“They’re awful little,” added Ruel, “but they’re sweet’s nuts. You can ketch a dozen in fifteen minutes.”
The boys had been fishing several times during their vacation, but had never taken the girls along.
The forenoon was full of both duty and play. Trunks were filled to the brim and sat upon; great bundles of birch bark were tied up and labeled. All the cattle received toothsome bits of their favorite varieties of food, and were bidden goodbye, with strokings and pattings, all of which they received with abundance of patience and long sighs.

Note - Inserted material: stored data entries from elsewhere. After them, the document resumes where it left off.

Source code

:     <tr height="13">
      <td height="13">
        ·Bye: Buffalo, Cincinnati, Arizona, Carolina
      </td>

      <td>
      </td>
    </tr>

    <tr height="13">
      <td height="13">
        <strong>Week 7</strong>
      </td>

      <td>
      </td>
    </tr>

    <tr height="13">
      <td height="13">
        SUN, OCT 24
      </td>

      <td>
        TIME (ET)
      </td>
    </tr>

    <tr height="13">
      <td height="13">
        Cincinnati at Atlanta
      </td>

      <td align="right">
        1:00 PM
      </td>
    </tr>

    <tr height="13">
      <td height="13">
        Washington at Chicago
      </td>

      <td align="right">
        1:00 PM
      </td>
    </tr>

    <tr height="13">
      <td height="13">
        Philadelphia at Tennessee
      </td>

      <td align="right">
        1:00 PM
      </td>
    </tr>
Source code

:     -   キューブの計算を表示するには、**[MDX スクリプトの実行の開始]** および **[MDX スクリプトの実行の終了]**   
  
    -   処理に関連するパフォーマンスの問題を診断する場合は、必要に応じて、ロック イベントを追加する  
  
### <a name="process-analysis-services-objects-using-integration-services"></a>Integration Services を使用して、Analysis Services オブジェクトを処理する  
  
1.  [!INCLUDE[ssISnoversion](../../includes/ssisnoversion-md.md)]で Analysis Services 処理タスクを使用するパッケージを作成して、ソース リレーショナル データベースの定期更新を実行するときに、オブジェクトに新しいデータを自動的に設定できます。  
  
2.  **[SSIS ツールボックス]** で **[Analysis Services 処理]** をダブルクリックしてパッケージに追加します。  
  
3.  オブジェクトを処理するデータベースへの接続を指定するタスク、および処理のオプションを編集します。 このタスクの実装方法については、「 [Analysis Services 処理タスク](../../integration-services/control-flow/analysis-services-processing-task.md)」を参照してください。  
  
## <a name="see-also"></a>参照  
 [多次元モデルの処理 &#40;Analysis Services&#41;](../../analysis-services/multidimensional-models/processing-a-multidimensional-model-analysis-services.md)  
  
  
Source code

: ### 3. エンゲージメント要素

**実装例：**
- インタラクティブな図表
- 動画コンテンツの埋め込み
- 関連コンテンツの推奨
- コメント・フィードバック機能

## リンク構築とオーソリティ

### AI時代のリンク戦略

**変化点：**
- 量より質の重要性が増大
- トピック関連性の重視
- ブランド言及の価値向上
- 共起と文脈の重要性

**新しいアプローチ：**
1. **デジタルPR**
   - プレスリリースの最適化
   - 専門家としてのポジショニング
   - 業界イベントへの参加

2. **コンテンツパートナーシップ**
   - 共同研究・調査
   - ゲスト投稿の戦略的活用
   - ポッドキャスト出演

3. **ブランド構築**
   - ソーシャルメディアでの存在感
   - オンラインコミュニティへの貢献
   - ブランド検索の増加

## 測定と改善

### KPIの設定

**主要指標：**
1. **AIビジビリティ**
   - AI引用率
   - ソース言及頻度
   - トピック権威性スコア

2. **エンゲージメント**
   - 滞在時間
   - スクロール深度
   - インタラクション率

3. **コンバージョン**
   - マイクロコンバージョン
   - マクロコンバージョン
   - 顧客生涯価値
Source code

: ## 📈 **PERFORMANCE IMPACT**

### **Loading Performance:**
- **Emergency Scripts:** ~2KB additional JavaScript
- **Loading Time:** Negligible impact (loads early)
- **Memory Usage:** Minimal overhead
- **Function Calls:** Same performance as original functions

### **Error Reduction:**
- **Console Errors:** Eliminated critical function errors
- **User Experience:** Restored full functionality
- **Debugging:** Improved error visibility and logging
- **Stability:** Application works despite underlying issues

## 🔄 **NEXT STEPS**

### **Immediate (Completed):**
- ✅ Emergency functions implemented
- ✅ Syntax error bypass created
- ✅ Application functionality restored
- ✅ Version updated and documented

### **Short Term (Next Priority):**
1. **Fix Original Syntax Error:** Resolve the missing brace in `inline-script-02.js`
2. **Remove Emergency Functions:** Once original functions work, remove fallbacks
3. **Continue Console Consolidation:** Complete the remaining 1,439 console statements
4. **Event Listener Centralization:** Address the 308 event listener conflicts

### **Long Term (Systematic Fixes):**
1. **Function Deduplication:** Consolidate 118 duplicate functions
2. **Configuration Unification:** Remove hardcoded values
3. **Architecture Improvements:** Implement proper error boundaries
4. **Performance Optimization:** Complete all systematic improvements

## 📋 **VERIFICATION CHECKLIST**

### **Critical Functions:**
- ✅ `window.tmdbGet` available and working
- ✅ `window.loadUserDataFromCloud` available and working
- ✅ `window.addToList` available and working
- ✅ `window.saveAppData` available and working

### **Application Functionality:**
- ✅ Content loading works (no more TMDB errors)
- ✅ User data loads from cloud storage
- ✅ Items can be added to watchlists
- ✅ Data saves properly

Meanwhile aunt Puss busied herself in preparing an appetizing little lunch for the last picnic, and for the morrow’s journey. All the men were hard at work in the potato patch and the orchard. At about three o’clock Ruel threw down his hoe and informed the boys, with one of his quiet laughs, that Mr. Percival had given him a half-day vacation.
“Get your party together,” said he, “and meet me in fifteen minutes out here by the pasture bars. I’ll have the bait ready. You can bring the poles you used last Monday.”
With baskets for lunch and for final collections of fresh ferns, the girls joined the rest, and all started down the long pasture lane through which they had watched the cattle wandering slowly homeward so many times during the past weeks. By special invitation the little Irish girl was included in the party, much to her delight.
In a few minutes they were in the shade of the forest. The pines whispered softly to them, and the birches, in the little clearings here and there, fluttered their dainty leaves in the sunlight overhead. No one felt much like talking and almost the only sound was the occasional call of a thrush or the piping of a locust in the tree-tops. At length the brook was reached. The boys rigged their fishing tackle and were soon busily creeping down the banks of the little stream, uttering an exclamation now and then, as they captured or lost a lively trout.
The girls threw themselves down on a mossy bank, close beside a tiny spring which Ruel pointed out. There were fir-trees intermingled with the pines and hemlocks around it; and on its brink a fringe of ferns bent over the clear water. Randolph had known of the place before, but his cousins had never found it.
When the fishermen came back, they found lunch spread upon napkins, and awaiting only the trout. These Ruel took in hand, dressing and broiling them with the deftness of an old camper. Sheets of birch bark served for plates, and the boys whittled out knives and forks from the twigs of the same tree. Bridget, whose first camping experience it was, sat motionless, in a state of stupefied wonder and delight.
“Now, sir,” said Pet, addressing Randolph, “we need one thing more. As it’s a farewell meeting, we ought to have a poem, an original poem.”